Dorothy Hess
Dorothy Hess lives in a beautifully manicured mountain cottage that’s surrounded by a yard full of carefully maintained flower beds. She continues to sing and play the dozens of love songs she learned as a child from her mother.
I was born in Lebanon, Virginia, in 1929. I was born with a bone deformity, and I guess being able to sing and strum on my guitar kind of compensated for that. I spent most of my first seventeen years in the crippled children’s hospital in Richmond, Virginia. When I’d get to come home, Mother would sing for me. I loved to hear the music. She would sing all these folk songs, real sad things. I loved them. When I’d go back to the hospital, I would try all of those songs out. I knew them right down pat. I’d lay there and sing all the time. That was just my thing.
Mom and Dad always tried to get me to make a recording when I was just a youngster. They said I was really good. And I would just yodel as hard as I could. I’d have the nurses piled around my bed saying, “Do that again!” But getting out in front of the public was another story. I had been teased so much at school—the other children gave me a hard time.

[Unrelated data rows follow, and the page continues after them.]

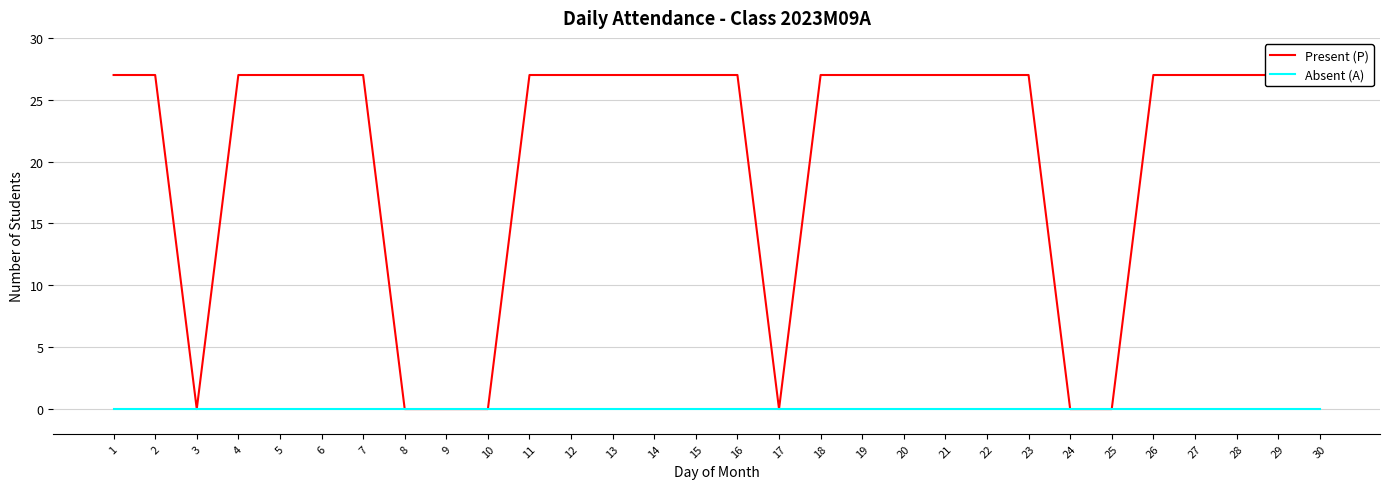

At which category does the chart reach its peak across all series?

1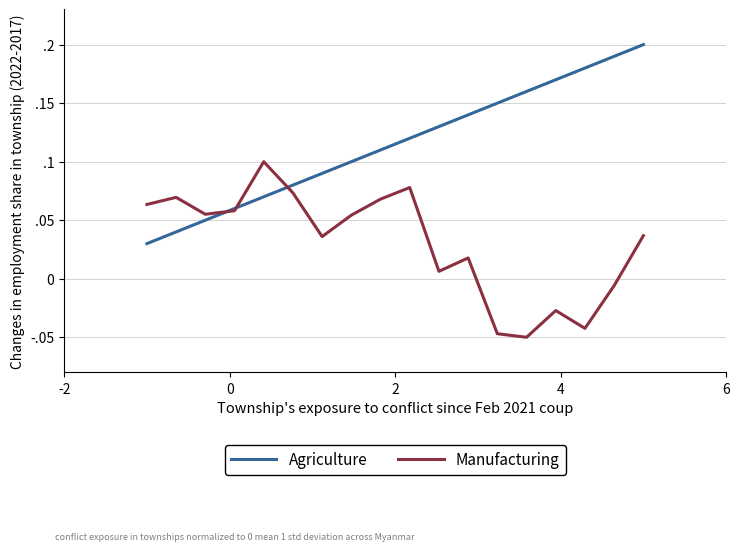

True or false: Agriculture has more than 2 interior local peaks.

False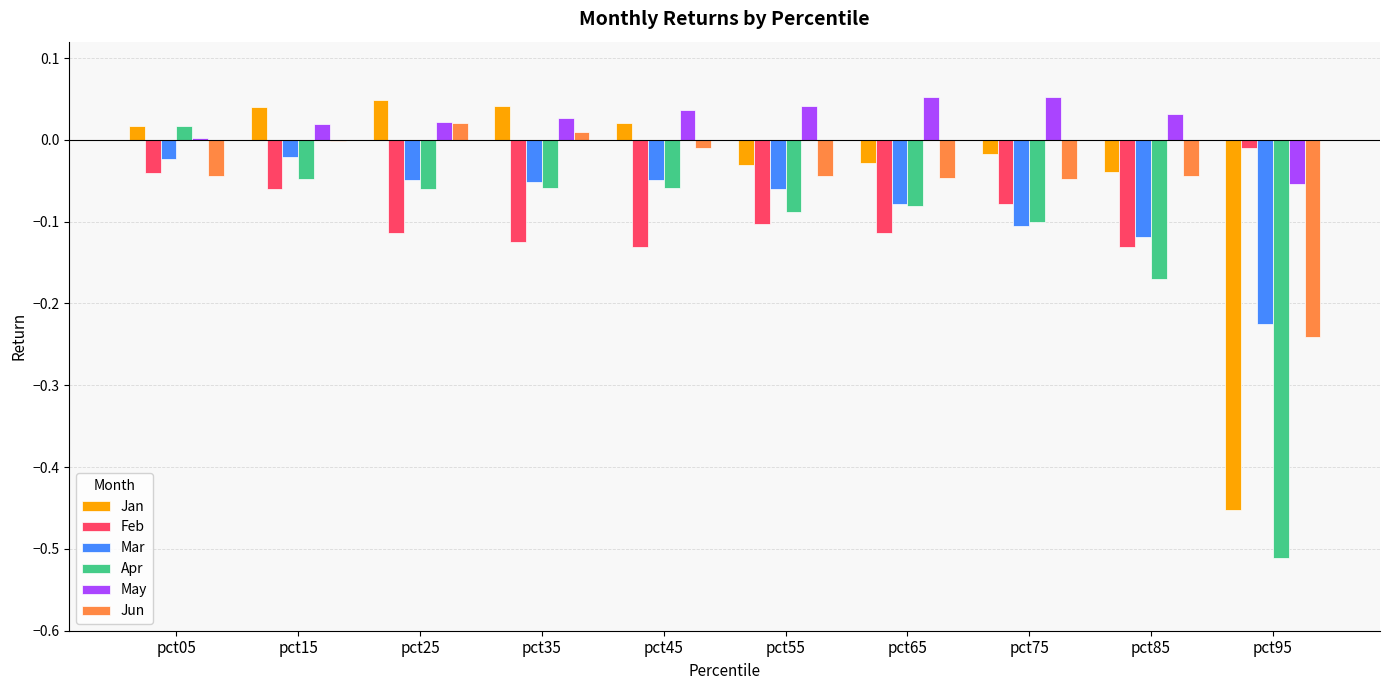

Which series changed the most between pct25 and pct95?

Jan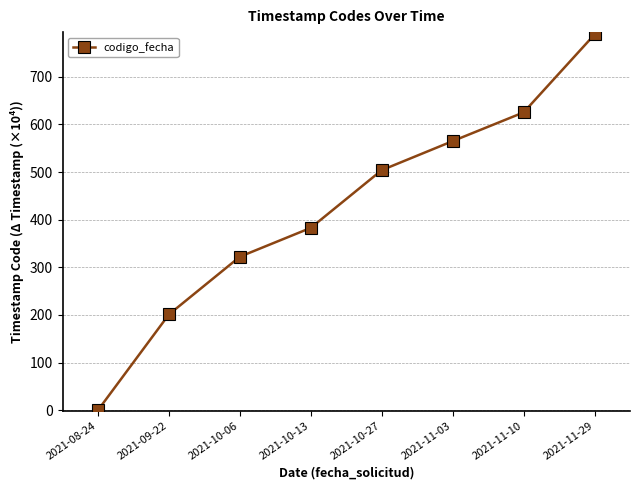

What is the label of the 2nd point from the left?

2021-09-22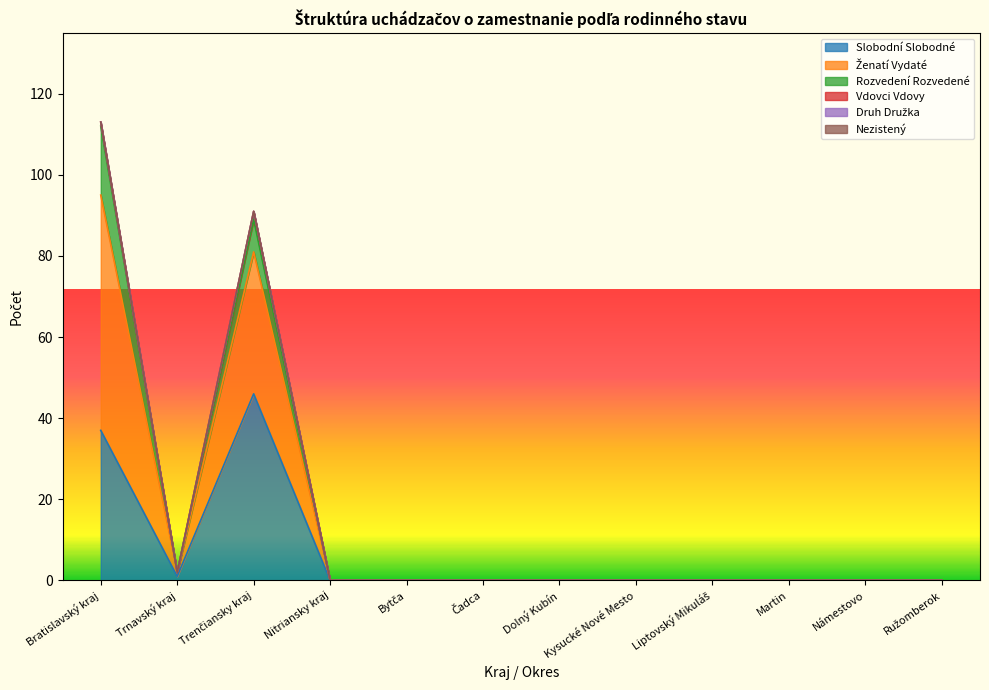

List the labels in order of Druh Družka value, smallest first.

Bratislavský kraj, Trnavský kraj, Trenčiansky kraj, Nitriansky kraj, Bytča, Čadca, Dolný Kubín, Kysucké Nové Mesto, Liptovský Mikuláš, Martin, Námestovo, Ružomberok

Mother played the banjo. My sister played guitar. They were on the radio in Bristol, Virginia. They had a Saturday night jamboree there in a huge auditorium, and it was always packed full of people. My mom and my sister, they had these old, old outfits with black bonnets and black dresses, and they went as “Lizie and Kate.” Sort of comedians, you know. They really took the shows! Mama played banjo, clawhammer style. My younger sister took up the banjo. My older sister taught me to play the guitar. One day she said, “Do you want to learn to play?” And I said, “Yes, I do, but I don’t think I can do it.” But I did. I sang on the radio. I was just a little thing, and I was in my braces. The crowd loved it.

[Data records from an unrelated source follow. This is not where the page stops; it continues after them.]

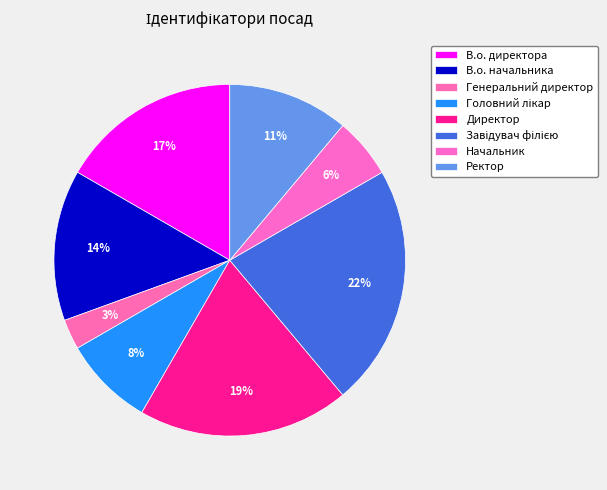

What is the largest slice in the pie chart?

Завідувач філією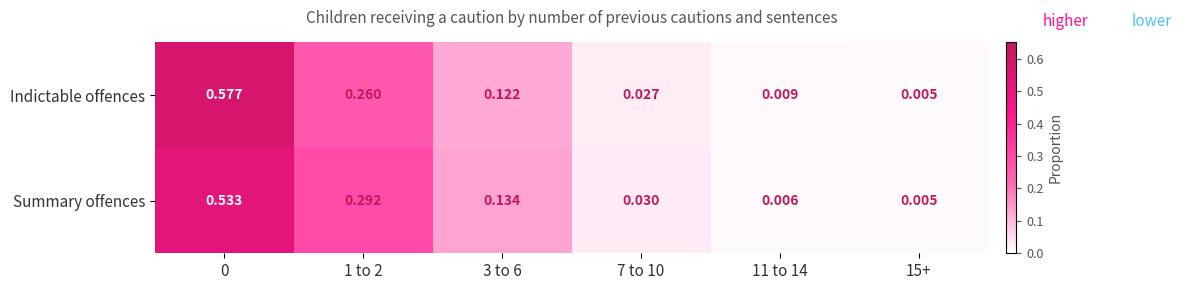

Between 0 and 15+, which series saw the biggest shift?

Indictable offences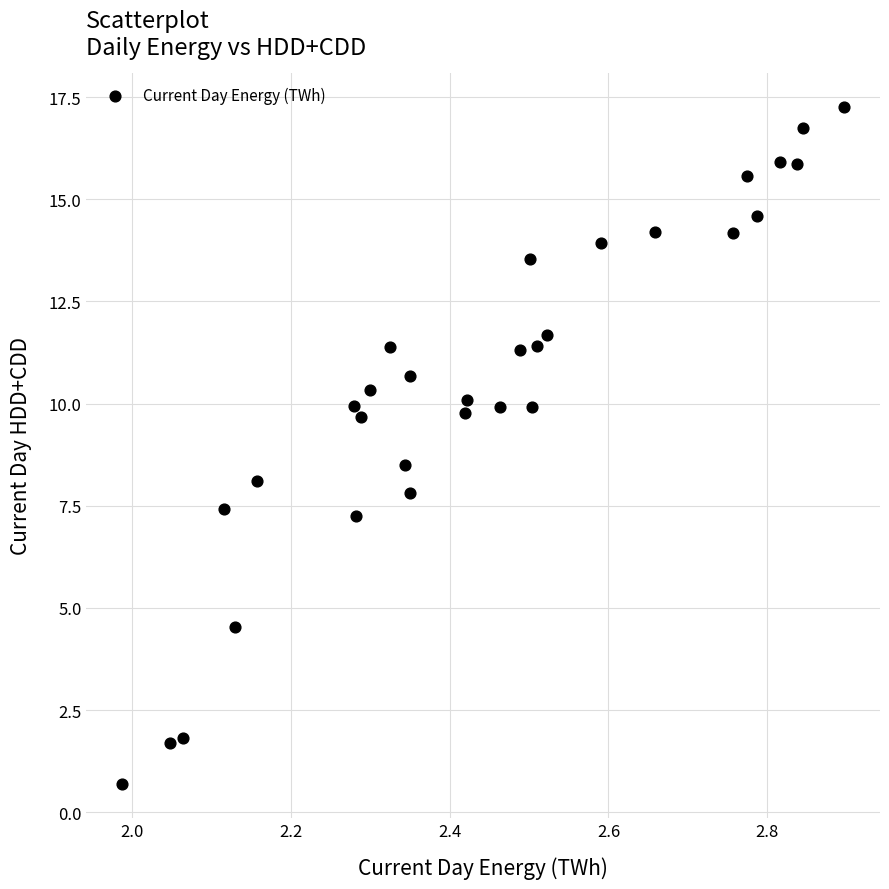

What is the range of X values (max minus min)?

0.9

Now I’ve started going to the fiddlers’ conventions, singing all of Mama’s songs that she had taught me. I love to sing around in the background at the fiddlers’ conventions after the stage part is over, and entertain people. You really meet a lot of people that way. And they love the songs. I want this music to be passed on to the younger generation. And I’m seeing more of it now than I ever have. It pleases me. I don’t want it to be forgotten. I want what I knew in my younger days to be carried on. I want my songs to be passed on to someone who will pick up on them and carry them on.